> [Supplied records]
==*==
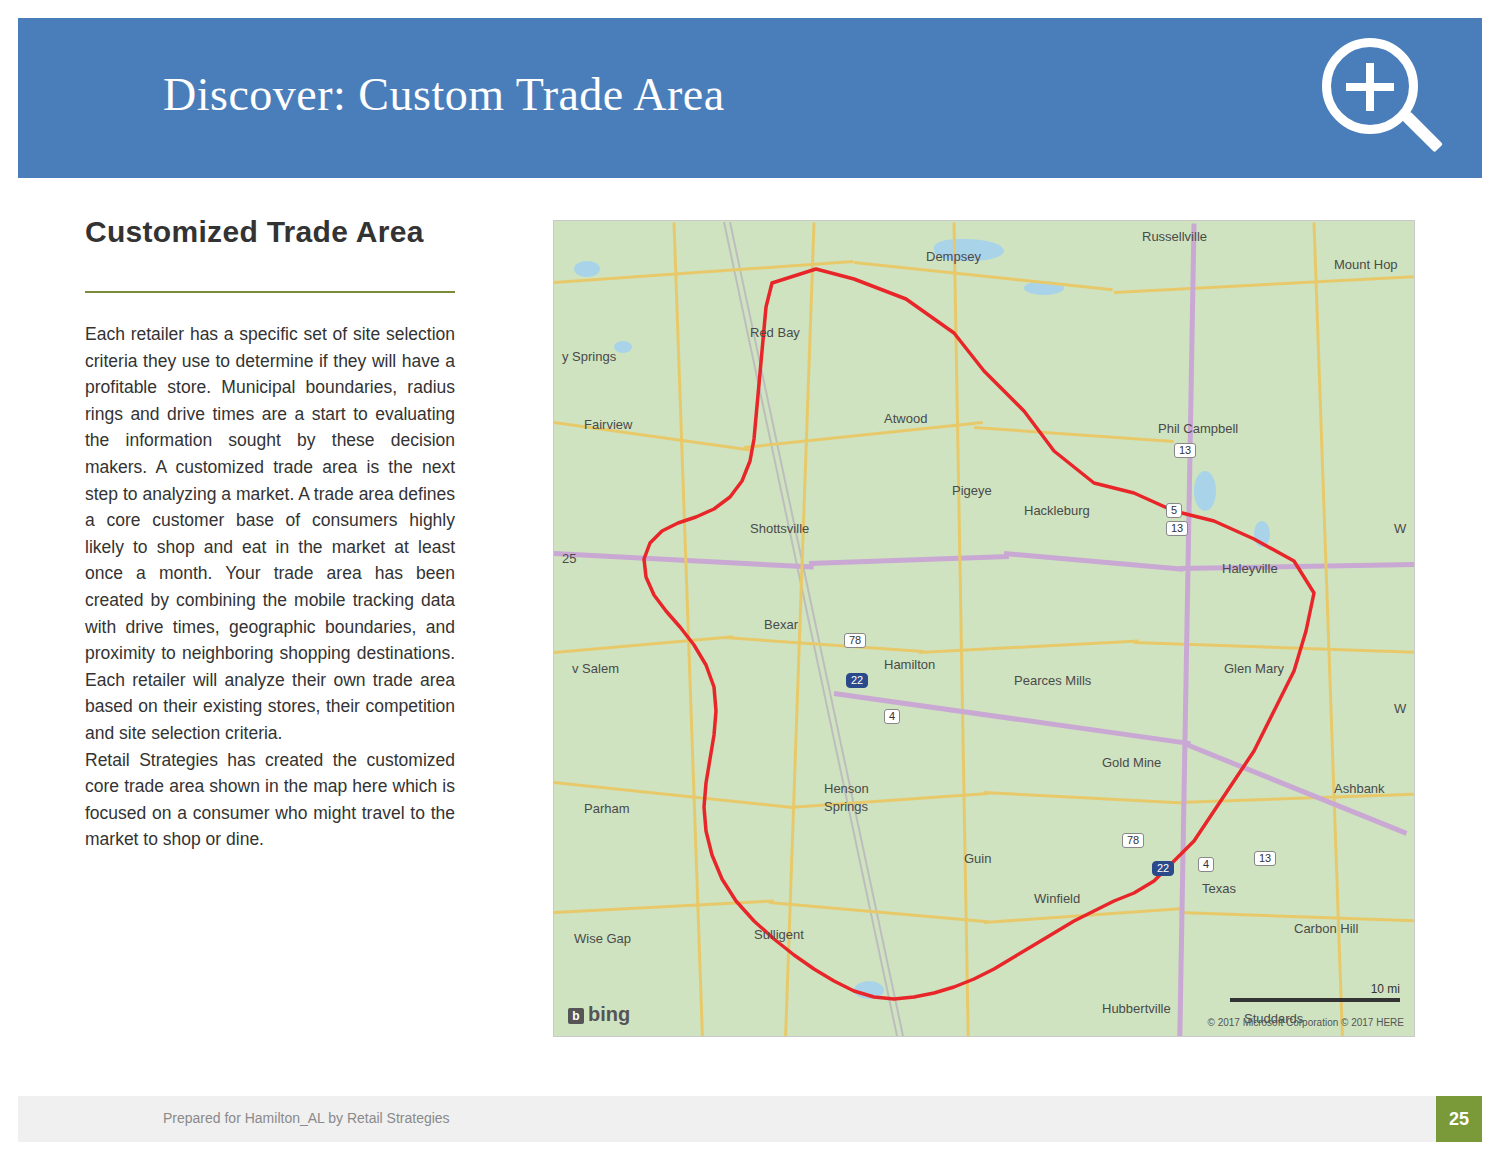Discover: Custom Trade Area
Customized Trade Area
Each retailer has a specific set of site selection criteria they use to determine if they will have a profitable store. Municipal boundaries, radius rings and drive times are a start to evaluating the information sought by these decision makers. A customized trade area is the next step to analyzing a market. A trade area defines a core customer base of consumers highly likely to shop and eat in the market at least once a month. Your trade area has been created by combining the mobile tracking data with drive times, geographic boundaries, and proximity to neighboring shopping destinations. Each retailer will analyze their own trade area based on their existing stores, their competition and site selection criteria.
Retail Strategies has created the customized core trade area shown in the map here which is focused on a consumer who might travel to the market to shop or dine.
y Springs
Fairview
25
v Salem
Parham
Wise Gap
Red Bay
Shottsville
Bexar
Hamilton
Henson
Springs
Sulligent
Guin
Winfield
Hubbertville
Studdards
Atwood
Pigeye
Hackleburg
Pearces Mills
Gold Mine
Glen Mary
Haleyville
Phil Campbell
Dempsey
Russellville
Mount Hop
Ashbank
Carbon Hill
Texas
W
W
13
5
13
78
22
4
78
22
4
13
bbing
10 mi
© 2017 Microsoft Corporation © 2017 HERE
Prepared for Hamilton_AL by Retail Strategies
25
==*==
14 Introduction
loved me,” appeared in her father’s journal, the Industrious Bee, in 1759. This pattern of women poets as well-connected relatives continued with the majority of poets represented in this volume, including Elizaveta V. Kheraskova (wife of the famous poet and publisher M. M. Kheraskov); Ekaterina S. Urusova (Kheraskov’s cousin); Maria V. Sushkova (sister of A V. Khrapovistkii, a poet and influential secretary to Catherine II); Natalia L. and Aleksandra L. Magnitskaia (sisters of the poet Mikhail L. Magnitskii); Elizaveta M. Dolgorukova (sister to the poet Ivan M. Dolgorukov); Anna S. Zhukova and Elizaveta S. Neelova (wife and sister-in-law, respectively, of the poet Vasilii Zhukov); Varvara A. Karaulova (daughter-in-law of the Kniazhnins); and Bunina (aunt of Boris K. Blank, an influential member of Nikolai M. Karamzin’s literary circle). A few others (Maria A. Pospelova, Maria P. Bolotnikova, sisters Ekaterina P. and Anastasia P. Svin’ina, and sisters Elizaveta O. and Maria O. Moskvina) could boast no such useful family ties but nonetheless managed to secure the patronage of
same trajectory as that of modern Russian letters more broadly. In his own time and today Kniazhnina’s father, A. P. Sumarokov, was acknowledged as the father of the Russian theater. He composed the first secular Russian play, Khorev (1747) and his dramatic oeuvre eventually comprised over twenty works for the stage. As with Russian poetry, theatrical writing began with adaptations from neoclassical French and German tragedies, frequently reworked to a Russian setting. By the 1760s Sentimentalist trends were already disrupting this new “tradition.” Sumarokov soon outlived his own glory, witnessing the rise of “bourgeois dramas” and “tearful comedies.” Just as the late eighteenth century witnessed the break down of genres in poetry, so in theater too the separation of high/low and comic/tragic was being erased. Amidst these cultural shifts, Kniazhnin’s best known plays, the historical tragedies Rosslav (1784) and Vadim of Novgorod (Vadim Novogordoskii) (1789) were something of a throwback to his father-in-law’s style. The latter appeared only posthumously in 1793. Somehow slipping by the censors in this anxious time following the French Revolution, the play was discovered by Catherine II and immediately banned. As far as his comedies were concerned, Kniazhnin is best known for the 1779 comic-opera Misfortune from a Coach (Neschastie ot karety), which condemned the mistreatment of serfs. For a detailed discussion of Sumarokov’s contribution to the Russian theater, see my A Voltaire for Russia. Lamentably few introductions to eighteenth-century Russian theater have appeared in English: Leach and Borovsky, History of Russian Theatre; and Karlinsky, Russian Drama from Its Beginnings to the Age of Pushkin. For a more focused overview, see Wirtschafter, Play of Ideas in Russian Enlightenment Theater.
==*==
> [Assigned task] For the string "core", give the number of lines in the records that contain it and nothing besides.

> [Solution to the problem] 2